Österreich hat in puncto Recycling von Kunststoffverpackungen noch viel nachzuholen. Die aktuelle Situation auf dem Markt erfordert eine gemeinsame Anstrengung aller Akteure der heimischen Kreislaufwirtschaft. Ein Gastkommentar von Christian Abl, Mitglied der Geschäftsführung der Reclay Group.

Österreich hat beim Recycling von Kunststoffabfällen noch einige Herausforderungen zu bewältigen. Laut Greenpeace werden jedes Jahr 200.000 von 300.000 Tonnen Verpackungen aus Kunststoff hierzulande immer noch nicht recycelt: Das bedeutet, dass derzeit ungefähr nur jede dritte Verpackung einem hochwertigen Recycling zugeführt wird. Die Folgen: hohe Kosten, die die Steuerzahler* innen jährlich tragen müssen, und viele Wertstoffe, die statt im Kreislauf viel zu oft im Restmüll landen und für immer verloren sind. Nun bekommt Österreich ab 2025 ein Pfandsystem auf Einweg-Getränkeverpackungen. Eine richtige, aber längst fällige Entscheidung.

Rohstoffe sind endlich

Nichtsdestotrotz haben wir die Chance, mit einem modernen und digital gestützten Einweg-Pfandsystem einen grundlegenden Pfeiler in der Neustrukturierung unserer Kreislaufwirtschaft zu legen. Denn mittlerweile haben alle wichtigen Akteure in dieser Branche das Bewusstsein dafür entwickelt, dass die uns zur Verfügung stehenden Rohstoffe endlich sind.

Infolge der Coronapandemie und des russischen Angriffskriegs in der Ukraine hat sich die Situation auf dem europäischen Rohstoffmarkt zugespitzt. Der europäischen und damit auch der österreichischen Kreislaufwirtschaft muss es in den nächsten Jahren gelingen, wertvolle Rohstoffe möglichst lange im Kreislauf zu behalten. 
Das Einweg-Pfandsystem ist nur ein wichtiges Instrument dabei. Die Aufstockung von Kapazitäten in den heimischen Sortieranlagen für Leichtverpackungen ist eine längst fällige weitere Maßnahme – schließlich sollen auch weitere Kunststoffverpackungen wie Shampoo- oder Waschmittelflaschen vermehrt einem hochwertigen Recycling zugeführt werden.

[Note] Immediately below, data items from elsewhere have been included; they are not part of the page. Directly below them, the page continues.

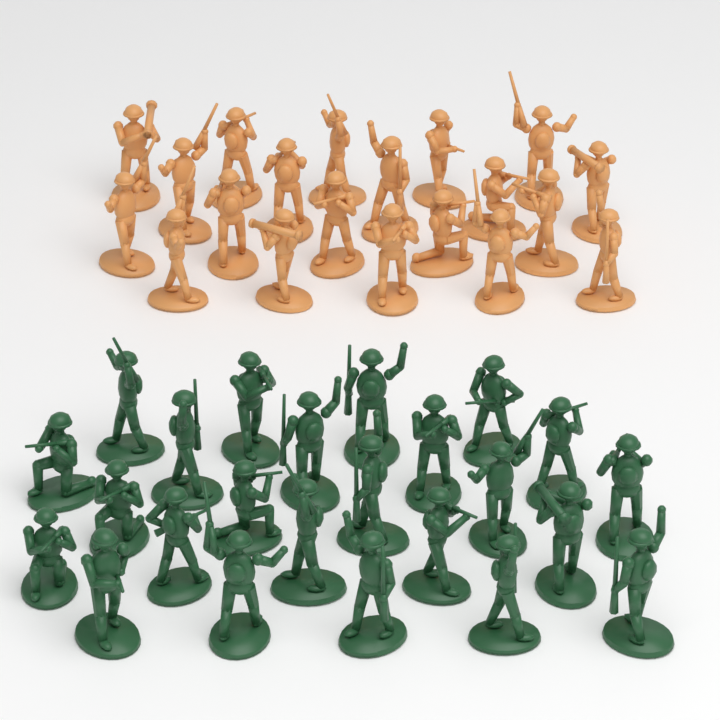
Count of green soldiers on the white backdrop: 24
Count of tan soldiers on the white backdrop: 20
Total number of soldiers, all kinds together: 44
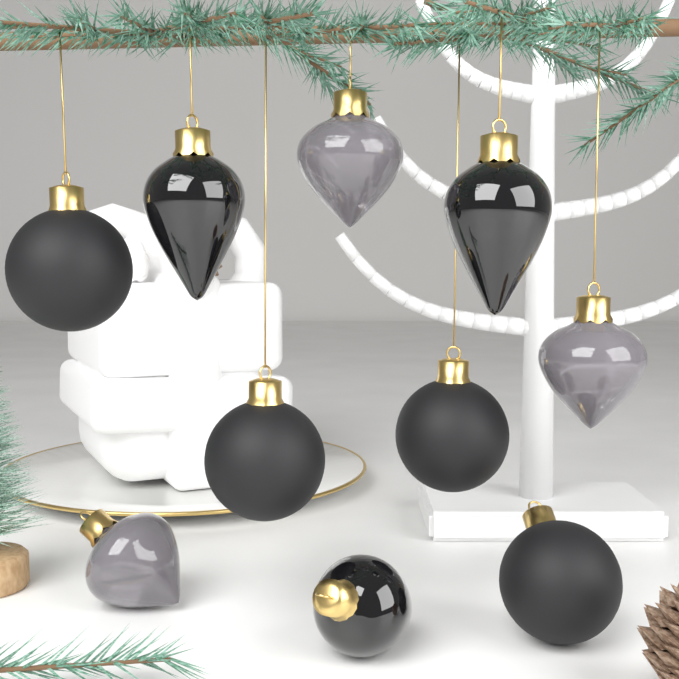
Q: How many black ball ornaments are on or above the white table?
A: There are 4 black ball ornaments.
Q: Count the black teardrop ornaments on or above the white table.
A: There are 3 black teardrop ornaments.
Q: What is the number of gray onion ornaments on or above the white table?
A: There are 3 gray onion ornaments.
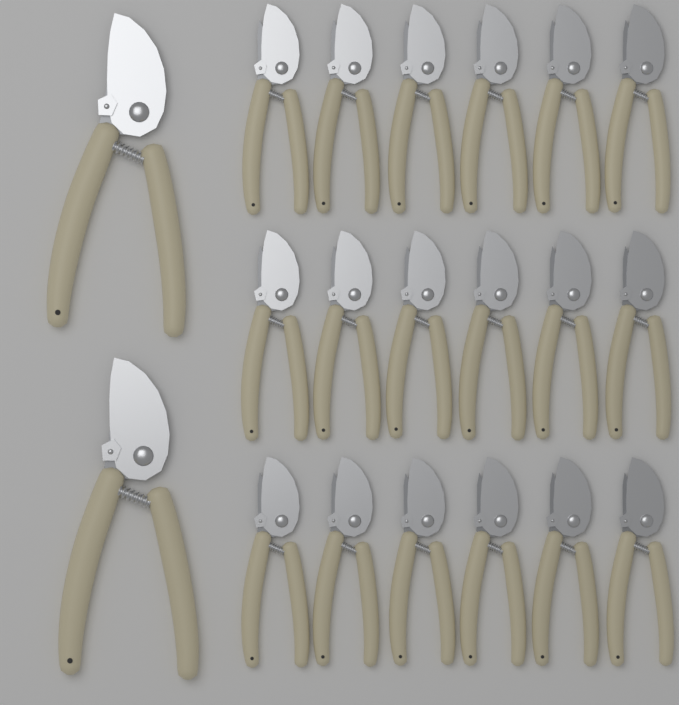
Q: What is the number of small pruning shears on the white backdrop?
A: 18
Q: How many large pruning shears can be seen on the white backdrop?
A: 2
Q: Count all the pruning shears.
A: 20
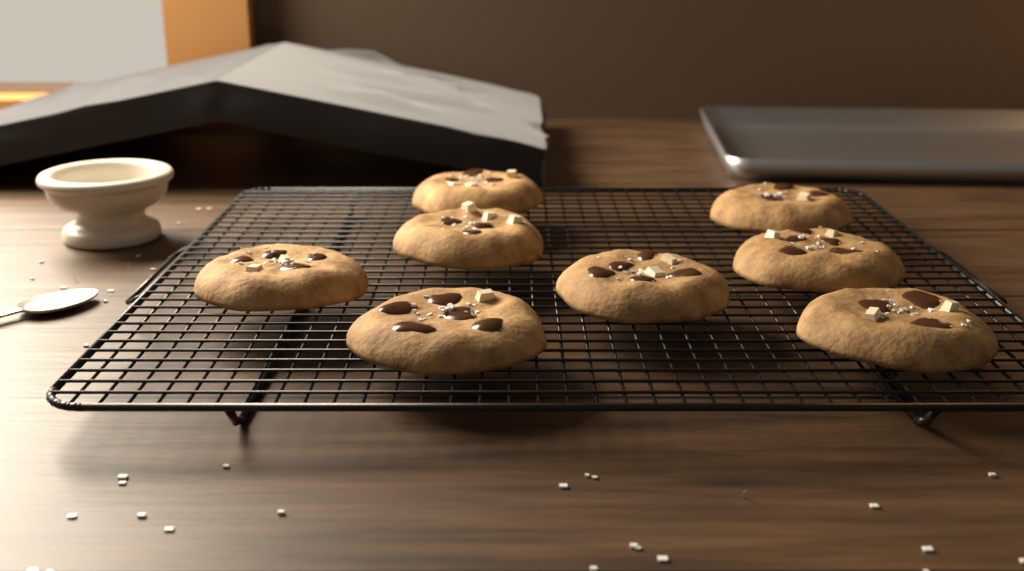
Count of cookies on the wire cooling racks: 8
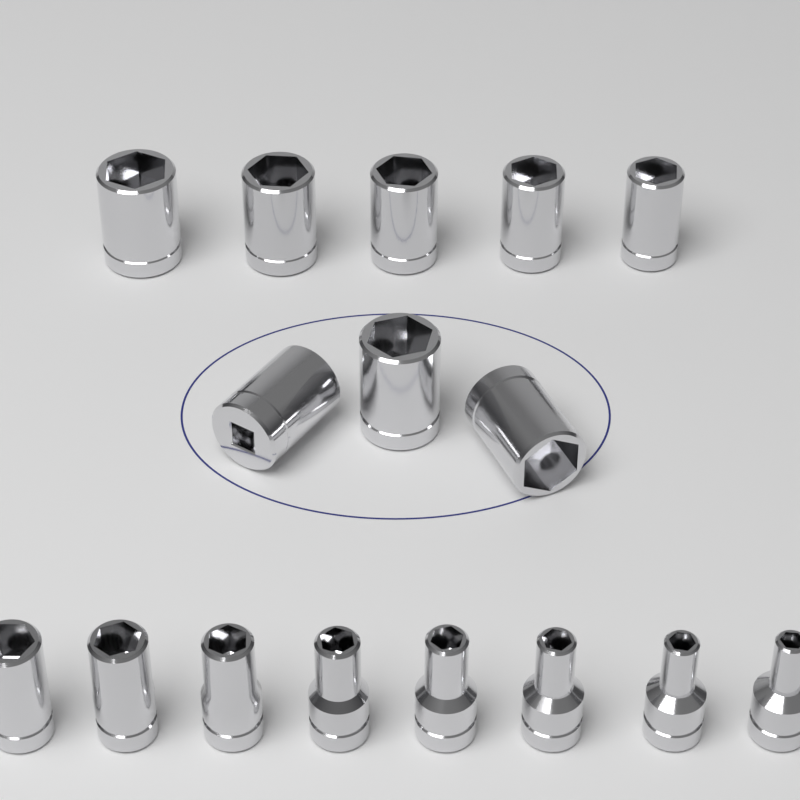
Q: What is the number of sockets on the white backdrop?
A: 16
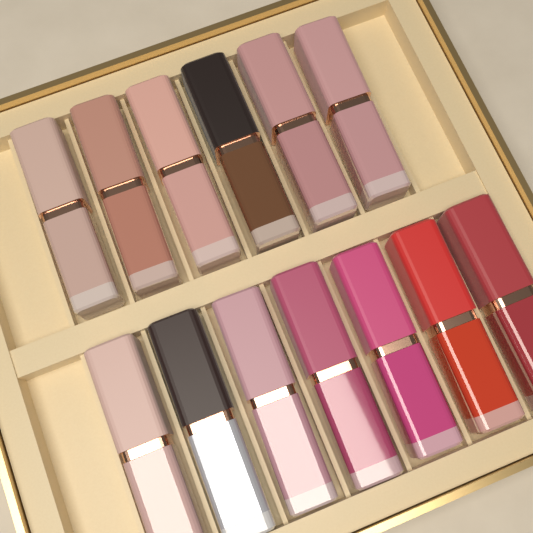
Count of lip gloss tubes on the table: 13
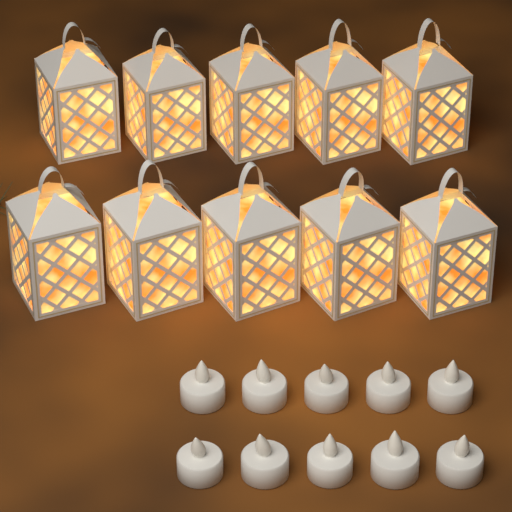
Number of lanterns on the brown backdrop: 10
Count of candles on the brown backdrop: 10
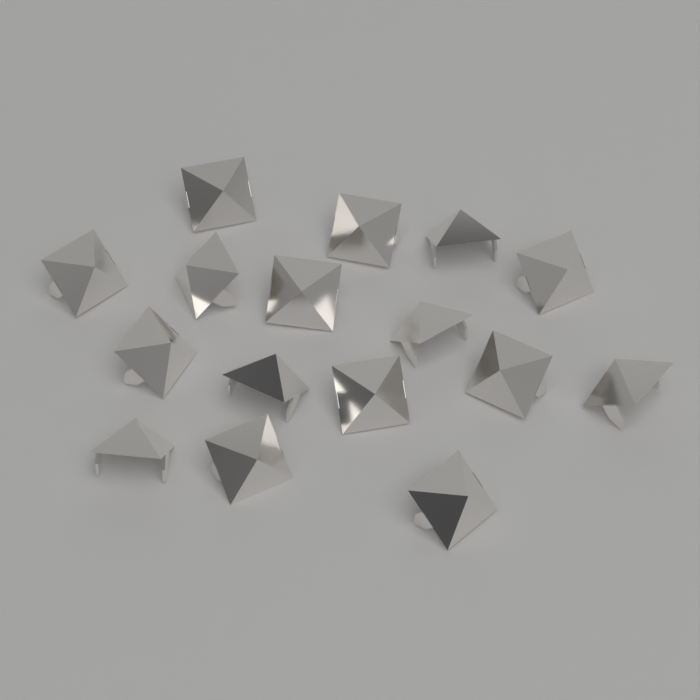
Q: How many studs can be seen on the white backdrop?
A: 16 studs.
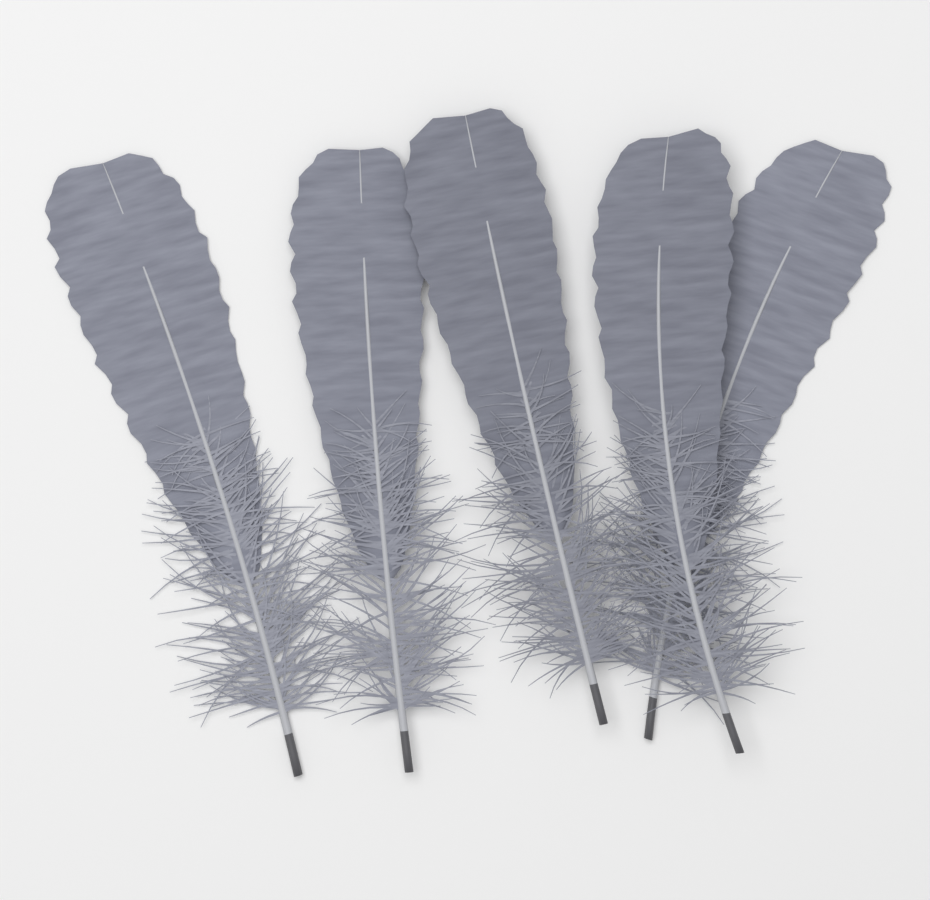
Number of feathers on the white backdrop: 5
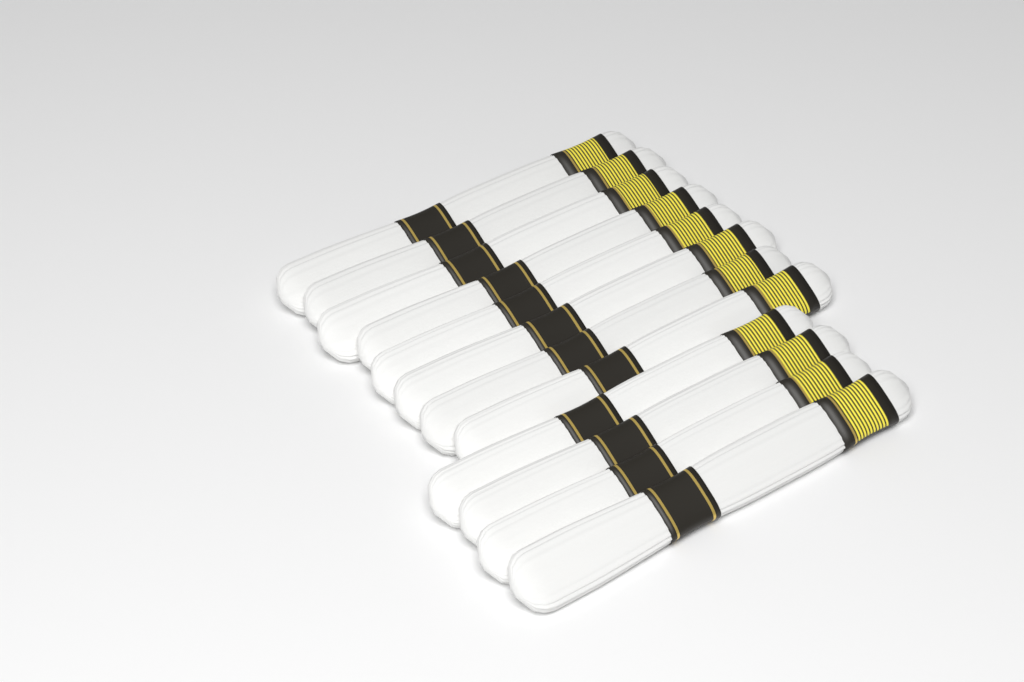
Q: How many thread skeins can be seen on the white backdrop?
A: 12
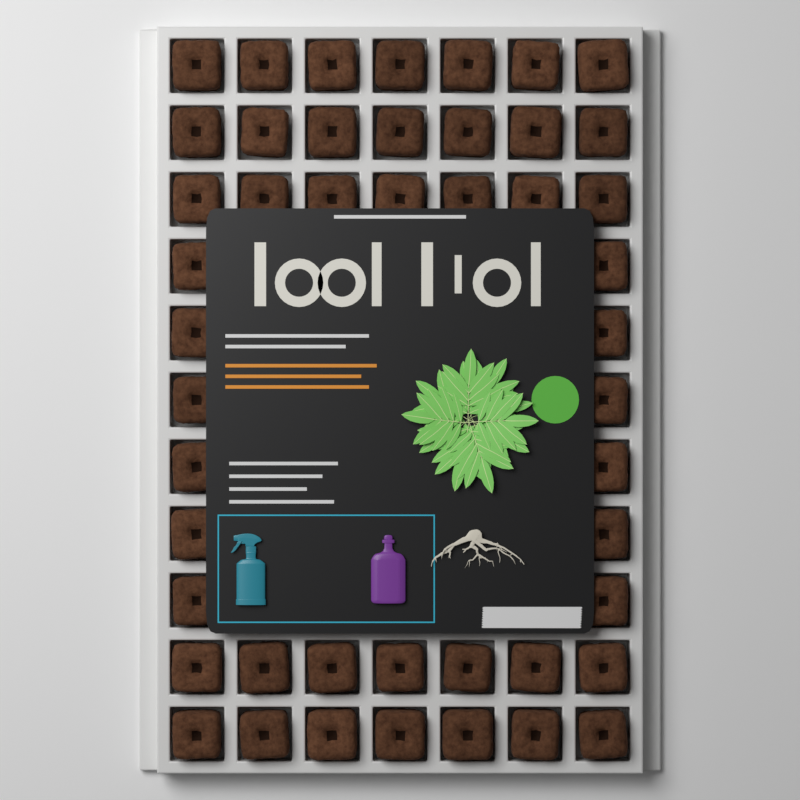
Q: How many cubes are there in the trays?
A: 47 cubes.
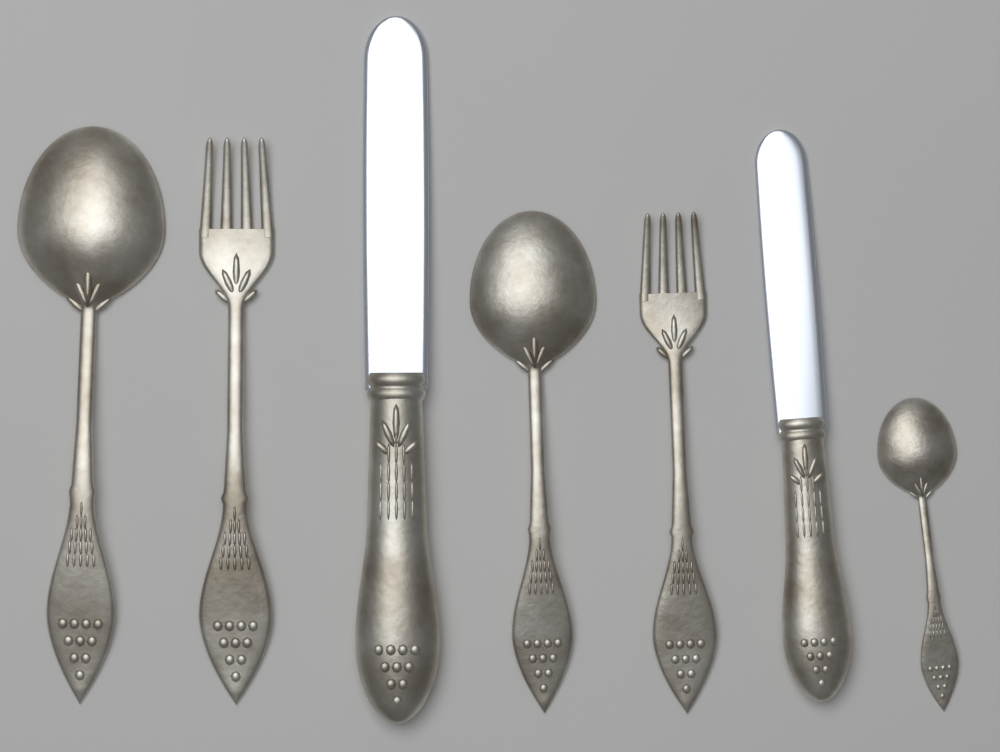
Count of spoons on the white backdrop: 3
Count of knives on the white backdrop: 2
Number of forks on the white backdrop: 2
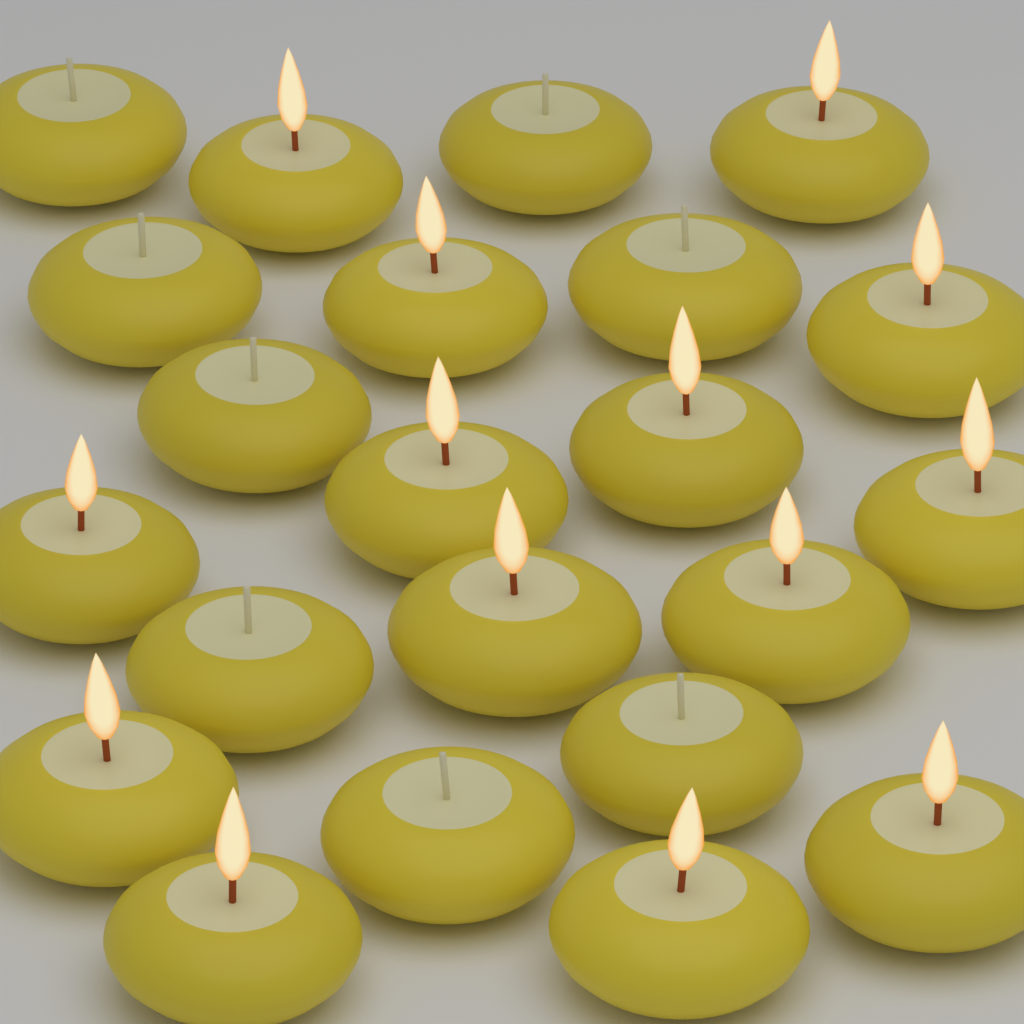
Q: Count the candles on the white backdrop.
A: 22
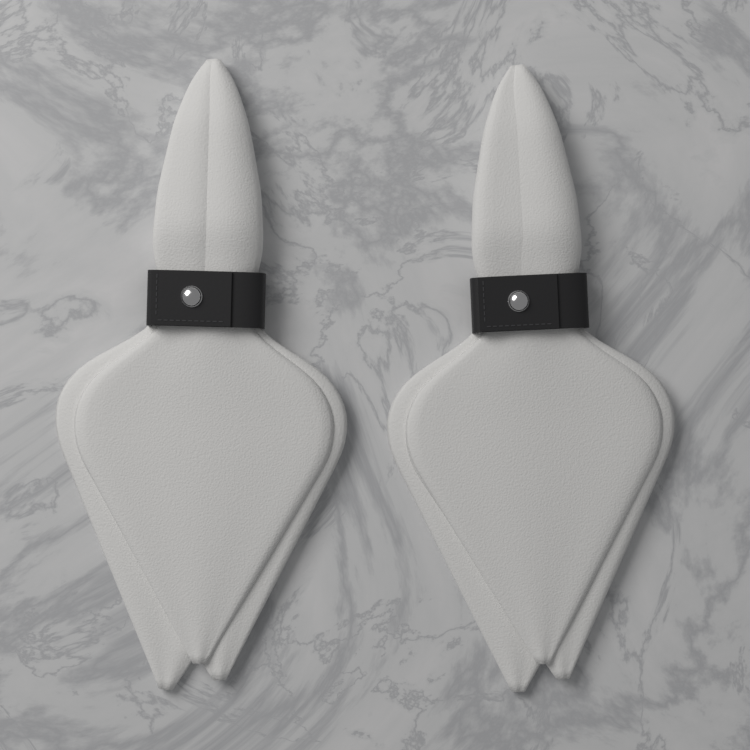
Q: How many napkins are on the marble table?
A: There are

Mit Partnerschaften zum Erfolg

Darüber hinaus müssen wir die andauernde Rohstoffkrise nutzen, um tragfähige Lösungen auf dem Sekundärrohstoffmarkt zu etablieren. Während noch vor zwei Jahren Sekundärrohstoffe (Rezyklate) in erster Linie zur Kostenreduktion in verschiedenen Anwendungen eingesetzt wurden und vergleichbar wenig Interesse an hochwertigem recyceltem Material aus der Post-Consumer-Sammlung bestand, steigt aufgrund von Lieferengpässen und Rohstoffmangel die Nachfrage in diesem Bereich stark. Hier gilt es in Zukunft, den Herstellern genug Rohstoffe mit einem hochwertigen Rezyklat­anteil für neue Produktionen zur Verfügung zu stellen.

Das schaffen wir in erster Linie dadurch, indem wir Partnerschaften und Kooperationen entlang der gesamten Wertschöpfungskette etablieren. Es geht mittlerweile nicht mehr darum, welche Rahmenbedingungen uns die Politik vorgibt. Die Kreislaufwirtschaft muss alle ihre Teilnehmer*innen an einen Tisch bringen und die Zusammenarbeit in den Vordergrund stellen. Durch solche Kooperationen können Hersteller dann die Verantwortung für die Rücknahme ihrer Verpackungsmengen an Sammel- und Verwertungssysteme abgeben, die anschließend in Zusammenarbeit mit Kunststoffherstellern für hochwertige Sortierung, Recycling und Herstellung des neuen Rohstoffmaterials zuständig sind. So werden Wertstoffe möglichst lange im Kreislauf behalten, natürliche Ressourcen geschont und Österreich kann seine Hausaufgaben im Bereich Recycling von Kunststoffabfällen endlich erfüllen.

Das kürzlich gegründete Joint Venture »Recelerate« zwischen der Reclay Group und Borealis kann in diesem Bereich richtungsweisend sein. Denn nur mit mutigen und innovativen Lösungen wird es uns gelingen, eine dringend notwendige Revolution in der österreichischen und europäischen Kreislaufwirtschaft herbeizuführen.